Biblia

WHAT ARE YOU WORTH?—A DIALOGUE-SERMON ON WHAT WE OWE TO CHRIST

WHAT ARE YOU WORTH?—A DIALOGUE-SERMON ON WHAT WE OWE
TO CHRIST

Mother was talking to John. “What are you worth, John?” asked she.

John looked up rather indignantly. “Why, what do you mean, mother?” he asked.

“If any one wants to find out what he is worth, he must know what he owes and what he has to pay with, mustn’t he?”

“Yes, I suppose so,” said John, thoughtfully. “Well, then, I wonder if you are not in debt, and pretty heavily in debt, to Christ. Let’s see. In the first place, did your clothes cost you nothing,—not only the clothes you are wearing, but all your other clothes?”

“But I got these from you,” said John, “and not from Christ.”

“Yes,” replied his mother, “but it was Christ who made it possible for me to give them to you, and your clothes for all your life have certainly cost two hundred dollars.”

“Whew!” exclaimed John; “all that?”

“And then, how about your food? How many dollars’ worth do you eat in the course of a year? And then this house,—you have a share in that; and what did the house cost?”

“But you give me the food,” said John, “and this is your house.”

“Yes, but it was Christ who made the food in the first place, and gave it to me to give to you, and the same with the house. And then, there is your school. That large building some one had to pay for, and the teachers, and your schoolbooks. All of these cost money, and you owe for them, do you not? because you have never paid for them. And how many thousand dollars do you think it all counts up? It costs a good deal, you see, to build a little boy into a man.”

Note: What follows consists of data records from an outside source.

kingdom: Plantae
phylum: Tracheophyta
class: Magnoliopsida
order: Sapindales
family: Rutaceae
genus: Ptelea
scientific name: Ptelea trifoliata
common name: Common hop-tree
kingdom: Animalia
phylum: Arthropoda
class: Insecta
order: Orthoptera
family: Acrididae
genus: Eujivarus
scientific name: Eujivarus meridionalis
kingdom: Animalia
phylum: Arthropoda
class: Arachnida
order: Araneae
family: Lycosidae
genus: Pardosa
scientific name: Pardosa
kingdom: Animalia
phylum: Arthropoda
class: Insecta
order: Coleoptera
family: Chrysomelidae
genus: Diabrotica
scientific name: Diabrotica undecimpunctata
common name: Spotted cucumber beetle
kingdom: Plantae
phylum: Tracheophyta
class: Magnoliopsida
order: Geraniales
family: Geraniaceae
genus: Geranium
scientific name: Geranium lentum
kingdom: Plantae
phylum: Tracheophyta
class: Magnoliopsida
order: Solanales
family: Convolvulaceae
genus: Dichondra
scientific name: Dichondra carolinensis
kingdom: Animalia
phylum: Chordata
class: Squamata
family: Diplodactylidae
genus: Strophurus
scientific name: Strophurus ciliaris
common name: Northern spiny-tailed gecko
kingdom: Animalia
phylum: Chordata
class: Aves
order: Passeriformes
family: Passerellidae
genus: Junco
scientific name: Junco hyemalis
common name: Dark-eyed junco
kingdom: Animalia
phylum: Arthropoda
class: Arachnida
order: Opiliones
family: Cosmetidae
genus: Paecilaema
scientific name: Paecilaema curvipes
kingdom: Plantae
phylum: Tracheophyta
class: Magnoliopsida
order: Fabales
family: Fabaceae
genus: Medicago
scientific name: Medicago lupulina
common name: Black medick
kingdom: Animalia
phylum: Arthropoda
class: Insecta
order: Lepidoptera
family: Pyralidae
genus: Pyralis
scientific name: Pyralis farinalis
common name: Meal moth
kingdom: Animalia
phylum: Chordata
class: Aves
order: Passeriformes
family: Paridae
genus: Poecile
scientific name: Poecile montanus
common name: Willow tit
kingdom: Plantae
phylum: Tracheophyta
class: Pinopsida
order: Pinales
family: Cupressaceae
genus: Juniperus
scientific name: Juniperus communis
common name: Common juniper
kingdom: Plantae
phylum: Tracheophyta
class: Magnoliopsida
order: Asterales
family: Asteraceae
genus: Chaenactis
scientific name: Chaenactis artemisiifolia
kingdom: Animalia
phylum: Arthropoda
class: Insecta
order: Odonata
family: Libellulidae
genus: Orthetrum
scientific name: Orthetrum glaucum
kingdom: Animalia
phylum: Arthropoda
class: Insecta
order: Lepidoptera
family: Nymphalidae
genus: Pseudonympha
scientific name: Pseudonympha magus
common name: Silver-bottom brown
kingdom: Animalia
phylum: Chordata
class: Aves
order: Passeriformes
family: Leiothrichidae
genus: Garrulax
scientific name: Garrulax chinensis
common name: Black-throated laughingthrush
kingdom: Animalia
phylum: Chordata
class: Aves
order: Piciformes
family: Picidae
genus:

“Yes, I should say so,” said John.

“But that is not half all,” said his mother. “This town has to be managed partly for you. There must be police to keep it safe for you, the streets must be lighted, and the sidewalks kept up, and a thousand other things that cost money must be done partly for you.”

“I never thought I was so expensive,” sighed John.

“But,” his mother went on, “there are things that are worth much more than all the gold in the world. There is your health, that no doctor could give you if you lost it, though we paid him ever so much. There is the sun, better than all the gas-lights the town furnishes. There is the rain, that makes the food grow before it comes to us. There are the animals, that give us the clothes that we give to you. And, best of all, and more wonderful than all put together, there is the great love of Christ, which built the church for you, and keeps this home warm and cheery for you, and makes this town safe for you, and prepares a work for you to do in the world. And remember that all of these things for which you are so deeply in debt come, in the first place, from Christ, without whom, as the Bible says, nothing was made that has been made.”

“Then I owe all that?” said John. “How can I ever pay it?”

“You can never pay it,” his mother answered. “But there is one thing you can give to Christ with which he will be perfectly satisfied, and that is, yourself. He will take care of all this great debt of yours, and he has already taken care of it without your asking him. And now you can see, my boy, how little you are worth, and what you must do to become worth something.”